The proprietor of a boutique in New York wanted to determine the average age of his customers. A random sample of 25 customers revealed an average age of 28 years with a standard deviation of 10 years. Determine a 95% confidence interval for the average all of all his customers. Specifically provide the lower limit and upper limit of the confidence interval to one decimal.

Answer 1

Answer:

$28-2.064\frac{10}{\sqrt{25}}=23.872$    

$28+2.064\frac{10}{\sqrt{25}}=32.128$    

So on this case the 95% confidence interval would be given by (23.9;32.1)  

Step-by-step explanation:

Previous concepts

A confidence interval is "a range of values that’s likely to include a population value with a certain degree of confidence. It is often expressed a % whereby a population means lies between an upper and lower interval".

The margin of error is the range of values below and above the sample statistic in a confidence interval.

Normal distribution, is a "probability distribution that is symmetric about the mean, showing that data near the mean are more frequent in occurrence than data far from the mean".

$\bar X=28$ represent the sample mean

$\mu$ population mean (variable of interest)

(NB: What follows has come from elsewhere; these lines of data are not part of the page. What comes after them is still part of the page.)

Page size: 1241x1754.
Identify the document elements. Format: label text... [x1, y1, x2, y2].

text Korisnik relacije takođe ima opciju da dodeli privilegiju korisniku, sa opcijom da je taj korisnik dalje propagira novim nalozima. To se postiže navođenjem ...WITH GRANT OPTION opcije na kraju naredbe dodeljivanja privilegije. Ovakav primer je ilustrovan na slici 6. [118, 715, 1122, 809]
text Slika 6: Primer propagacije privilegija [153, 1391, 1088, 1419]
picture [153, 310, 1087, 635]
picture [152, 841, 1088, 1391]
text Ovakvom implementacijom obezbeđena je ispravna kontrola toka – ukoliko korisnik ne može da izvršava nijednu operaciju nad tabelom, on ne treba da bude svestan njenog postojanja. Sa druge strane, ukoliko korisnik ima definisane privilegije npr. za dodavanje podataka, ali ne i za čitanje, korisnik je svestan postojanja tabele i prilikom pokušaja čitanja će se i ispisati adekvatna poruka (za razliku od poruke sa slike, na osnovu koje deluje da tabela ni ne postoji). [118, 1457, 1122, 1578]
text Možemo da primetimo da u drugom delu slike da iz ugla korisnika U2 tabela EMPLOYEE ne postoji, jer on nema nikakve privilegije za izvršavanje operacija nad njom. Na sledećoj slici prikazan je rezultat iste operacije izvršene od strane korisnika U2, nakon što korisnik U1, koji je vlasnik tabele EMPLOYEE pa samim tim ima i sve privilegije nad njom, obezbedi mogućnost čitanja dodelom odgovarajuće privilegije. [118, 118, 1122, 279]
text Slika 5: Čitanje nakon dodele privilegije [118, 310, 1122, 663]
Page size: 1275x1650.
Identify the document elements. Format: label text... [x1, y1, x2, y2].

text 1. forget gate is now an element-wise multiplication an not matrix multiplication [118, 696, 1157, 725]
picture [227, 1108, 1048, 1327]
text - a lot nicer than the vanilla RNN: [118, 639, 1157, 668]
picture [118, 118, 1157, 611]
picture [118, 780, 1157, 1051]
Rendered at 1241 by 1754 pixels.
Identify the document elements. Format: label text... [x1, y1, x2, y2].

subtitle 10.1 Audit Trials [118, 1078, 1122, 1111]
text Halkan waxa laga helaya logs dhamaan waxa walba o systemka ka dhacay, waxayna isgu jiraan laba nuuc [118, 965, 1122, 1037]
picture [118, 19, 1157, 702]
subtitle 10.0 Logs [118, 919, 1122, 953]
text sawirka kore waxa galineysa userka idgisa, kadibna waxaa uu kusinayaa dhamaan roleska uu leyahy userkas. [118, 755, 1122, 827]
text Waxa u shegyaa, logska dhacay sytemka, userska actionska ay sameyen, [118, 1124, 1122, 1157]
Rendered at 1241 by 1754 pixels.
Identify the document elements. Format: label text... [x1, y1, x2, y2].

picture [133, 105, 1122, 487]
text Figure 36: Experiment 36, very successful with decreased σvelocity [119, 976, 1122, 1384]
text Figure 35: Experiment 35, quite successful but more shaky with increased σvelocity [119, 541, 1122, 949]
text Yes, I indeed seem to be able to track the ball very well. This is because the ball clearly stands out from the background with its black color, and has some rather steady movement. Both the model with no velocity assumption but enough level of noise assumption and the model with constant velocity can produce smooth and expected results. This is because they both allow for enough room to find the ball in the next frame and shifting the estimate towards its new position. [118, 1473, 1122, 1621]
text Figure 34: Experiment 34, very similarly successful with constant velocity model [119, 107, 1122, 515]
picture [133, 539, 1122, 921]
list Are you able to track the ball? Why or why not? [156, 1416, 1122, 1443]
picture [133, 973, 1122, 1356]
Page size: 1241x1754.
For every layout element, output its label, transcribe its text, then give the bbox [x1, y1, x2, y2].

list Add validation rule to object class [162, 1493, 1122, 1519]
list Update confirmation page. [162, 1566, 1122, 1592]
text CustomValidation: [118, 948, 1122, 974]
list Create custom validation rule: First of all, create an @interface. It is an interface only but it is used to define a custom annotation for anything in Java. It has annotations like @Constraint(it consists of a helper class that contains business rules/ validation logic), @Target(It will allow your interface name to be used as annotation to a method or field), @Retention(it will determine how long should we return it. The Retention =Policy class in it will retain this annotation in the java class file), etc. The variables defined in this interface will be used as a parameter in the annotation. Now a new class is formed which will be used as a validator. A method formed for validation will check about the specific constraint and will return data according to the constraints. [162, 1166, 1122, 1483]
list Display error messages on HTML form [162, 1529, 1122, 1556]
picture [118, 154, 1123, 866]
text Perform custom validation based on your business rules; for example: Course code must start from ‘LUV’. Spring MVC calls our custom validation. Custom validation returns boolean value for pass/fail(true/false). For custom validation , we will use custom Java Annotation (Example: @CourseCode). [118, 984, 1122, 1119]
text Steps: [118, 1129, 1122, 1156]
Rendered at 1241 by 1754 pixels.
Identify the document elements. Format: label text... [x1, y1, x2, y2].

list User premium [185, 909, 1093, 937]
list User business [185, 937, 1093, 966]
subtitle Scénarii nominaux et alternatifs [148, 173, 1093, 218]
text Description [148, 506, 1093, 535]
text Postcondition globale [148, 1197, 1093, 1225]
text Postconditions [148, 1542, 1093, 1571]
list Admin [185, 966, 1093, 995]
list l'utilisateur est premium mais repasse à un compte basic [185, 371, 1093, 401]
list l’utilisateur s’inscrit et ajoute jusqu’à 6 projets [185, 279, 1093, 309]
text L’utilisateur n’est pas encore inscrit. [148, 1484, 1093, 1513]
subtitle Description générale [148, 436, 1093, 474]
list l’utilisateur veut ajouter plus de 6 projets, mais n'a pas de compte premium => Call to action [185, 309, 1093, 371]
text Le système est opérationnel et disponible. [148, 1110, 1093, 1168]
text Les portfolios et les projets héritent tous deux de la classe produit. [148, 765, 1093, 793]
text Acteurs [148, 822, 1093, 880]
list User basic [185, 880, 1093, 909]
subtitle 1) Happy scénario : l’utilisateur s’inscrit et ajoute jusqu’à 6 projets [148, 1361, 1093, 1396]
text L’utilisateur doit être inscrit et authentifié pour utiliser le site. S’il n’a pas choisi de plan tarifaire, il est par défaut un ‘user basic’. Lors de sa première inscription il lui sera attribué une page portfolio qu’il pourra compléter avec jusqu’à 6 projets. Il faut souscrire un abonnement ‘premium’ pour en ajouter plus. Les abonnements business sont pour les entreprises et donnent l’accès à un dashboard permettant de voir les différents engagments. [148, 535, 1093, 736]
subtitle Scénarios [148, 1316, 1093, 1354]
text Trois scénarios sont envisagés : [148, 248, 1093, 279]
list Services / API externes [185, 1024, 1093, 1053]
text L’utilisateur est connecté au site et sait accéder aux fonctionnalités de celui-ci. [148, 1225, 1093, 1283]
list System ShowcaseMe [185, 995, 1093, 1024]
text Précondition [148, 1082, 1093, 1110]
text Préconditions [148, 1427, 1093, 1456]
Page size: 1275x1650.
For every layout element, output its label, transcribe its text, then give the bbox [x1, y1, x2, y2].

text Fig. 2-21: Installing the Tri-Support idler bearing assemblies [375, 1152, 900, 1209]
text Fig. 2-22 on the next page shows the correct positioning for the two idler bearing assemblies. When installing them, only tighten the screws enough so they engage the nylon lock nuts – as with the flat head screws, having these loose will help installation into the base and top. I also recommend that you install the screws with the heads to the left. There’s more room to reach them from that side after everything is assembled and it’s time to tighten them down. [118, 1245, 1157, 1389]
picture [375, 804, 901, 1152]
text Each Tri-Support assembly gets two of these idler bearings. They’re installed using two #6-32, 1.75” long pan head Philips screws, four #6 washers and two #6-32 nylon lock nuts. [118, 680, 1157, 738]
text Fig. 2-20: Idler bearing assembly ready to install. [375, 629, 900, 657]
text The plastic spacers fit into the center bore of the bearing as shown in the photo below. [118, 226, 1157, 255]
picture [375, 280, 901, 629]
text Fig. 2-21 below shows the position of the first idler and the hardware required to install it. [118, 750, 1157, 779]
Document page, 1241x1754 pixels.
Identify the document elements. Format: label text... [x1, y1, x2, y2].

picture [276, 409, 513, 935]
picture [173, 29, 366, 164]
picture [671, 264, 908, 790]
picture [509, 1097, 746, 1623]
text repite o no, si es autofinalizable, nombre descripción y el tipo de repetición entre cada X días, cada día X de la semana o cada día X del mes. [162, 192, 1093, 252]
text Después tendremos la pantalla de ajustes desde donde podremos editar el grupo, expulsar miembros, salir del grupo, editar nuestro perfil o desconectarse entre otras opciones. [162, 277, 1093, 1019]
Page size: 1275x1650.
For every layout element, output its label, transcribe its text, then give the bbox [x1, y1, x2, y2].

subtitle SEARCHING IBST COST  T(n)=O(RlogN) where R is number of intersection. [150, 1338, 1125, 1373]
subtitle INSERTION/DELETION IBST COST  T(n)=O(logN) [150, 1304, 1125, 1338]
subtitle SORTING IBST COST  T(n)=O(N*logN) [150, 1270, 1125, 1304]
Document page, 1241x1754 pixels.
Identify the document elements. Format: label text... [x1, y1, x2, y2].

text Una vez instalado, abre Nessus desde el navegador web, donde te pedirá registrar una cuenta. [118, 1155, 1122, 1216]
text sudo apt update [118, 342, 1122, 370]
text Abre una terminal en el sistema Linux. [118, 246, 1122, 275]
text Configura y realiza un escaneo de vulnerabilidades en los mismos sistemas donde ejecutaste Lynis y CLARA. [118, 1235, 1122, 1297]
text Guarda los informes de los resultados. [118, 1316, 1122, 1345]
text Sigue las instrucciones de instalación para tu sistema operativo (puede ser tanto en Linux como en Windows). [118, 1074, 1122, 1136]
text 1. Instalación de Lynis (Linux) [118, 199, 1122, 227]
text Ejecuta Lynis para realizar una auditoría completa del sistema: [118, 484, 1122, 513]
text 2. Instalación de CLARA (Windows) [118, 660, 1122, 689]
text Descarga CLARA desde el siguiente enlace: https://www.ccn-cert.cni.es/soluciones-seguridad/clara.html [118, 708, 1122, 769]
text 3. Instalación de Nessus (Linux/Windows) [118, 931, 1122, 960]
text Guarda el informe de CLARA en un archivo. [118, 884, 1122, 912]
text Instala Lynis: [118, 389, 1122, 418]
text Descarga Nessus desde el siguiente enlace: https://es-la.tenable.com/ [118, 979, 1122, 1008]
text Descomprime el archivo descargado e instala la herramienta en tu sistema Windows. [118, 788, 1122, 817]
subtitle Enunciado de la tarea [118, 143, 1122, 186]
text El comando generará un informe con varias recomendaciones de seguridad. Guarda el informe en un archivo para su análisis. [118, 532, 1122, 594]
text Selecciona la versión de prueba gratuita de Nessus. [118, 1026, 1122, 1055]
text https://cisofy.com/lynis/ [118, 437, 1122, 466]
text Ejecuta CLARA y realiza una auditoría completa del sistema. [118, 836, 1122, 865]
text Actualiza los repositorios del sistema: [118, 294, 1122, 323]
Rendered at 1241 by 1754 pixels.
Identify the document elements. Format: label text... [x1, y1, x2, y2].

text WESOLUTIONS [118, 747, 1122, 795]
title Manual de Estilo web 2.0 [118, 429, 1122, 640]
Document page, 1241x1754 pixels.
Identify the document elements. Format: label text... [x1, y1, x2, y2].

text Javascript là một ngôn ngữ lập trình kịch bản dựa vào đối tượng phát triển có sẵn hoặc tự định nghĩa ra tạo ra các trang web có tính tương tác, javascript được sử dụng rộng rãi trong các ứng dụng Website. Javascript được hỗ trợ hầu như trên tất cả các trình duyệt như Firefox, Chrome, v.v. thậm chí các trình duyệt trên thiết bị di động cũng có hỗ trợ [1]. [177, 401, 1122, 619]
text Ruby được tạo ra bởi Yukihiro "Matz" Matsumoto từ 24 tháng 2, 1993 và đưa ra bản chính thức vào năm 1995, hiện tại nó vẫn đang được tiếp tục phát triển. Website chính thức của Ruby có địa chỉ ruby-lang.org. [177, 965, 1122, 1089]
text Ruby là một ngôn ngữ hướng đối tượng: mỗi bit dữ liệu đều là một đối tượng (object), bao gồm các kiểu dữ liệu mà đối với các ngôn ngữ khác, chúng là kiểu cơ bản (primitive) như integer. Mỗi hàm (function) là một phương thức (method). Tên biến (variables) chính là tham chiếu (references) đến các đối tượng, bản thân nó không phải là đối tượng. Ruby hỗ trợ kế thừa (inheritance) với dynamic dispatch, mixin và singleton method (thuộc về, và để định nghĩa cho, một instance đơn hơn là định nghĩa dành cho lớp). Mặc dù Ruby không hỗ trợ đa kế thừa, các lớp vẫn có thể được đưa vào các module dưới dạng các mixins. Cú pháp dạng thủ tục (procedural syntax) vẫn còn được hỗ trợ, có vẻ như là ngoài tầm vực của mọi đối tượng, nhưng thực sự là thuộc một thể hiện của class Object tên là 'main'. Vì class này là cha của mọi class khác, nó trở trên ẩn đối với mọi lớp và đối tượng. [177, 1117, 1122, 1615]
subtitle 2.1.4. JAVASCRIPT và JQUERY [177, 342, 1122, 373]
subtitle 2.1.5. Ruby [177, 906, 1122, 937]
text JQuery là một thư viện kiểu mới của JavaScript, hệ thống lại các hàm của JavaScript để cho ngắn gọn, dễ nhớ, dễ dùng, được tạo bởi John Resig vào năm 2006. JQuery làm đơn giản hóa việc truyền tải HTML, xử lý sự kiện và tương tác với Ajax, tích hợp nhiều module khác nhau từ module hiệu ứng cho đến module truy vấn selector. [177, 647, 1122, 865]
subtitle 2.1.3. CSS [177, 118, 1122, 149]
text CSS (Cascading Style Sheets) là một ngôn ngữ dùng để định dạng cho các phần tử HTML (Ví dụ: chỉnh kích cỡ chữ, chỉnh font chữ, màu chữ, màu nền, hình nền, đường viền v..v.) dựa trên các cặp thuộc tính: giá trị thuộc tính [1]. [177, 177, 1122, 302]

s=10 represent the sample standard deviation

n=25 represent the sample size  

Solution to the problem

The confidence interval for the mean is given by the following formula:

$\bar X \pm t_{\alpha/2}\frac{s}{\sqrt{n}}$   (1)

In order to calculate the critical value $t_{\alpha/2}$ we need to find first the degrees of freedom, given by:

$df=n-1=25-1=24$

Since the Confidence is 0.95 or 95%, the value of $\alpha=0.05$ and $\alpha/2 =0.025$, and we can use excel, a calculator or a table to find the critical value. The excel command would be: "=-T.INV(0.025,24)".And we see that $t_{\alpha/2}=2.064$

Now we have everything in order to replace into formula (1):

$28-2.064\frac{10}{\sqrt{25}}=23.872$    

$28+2.064\frac{10}{\sqrt{25}}=32.128$    

So on this case the 95% confidence interval would be given by (23.9;32.1)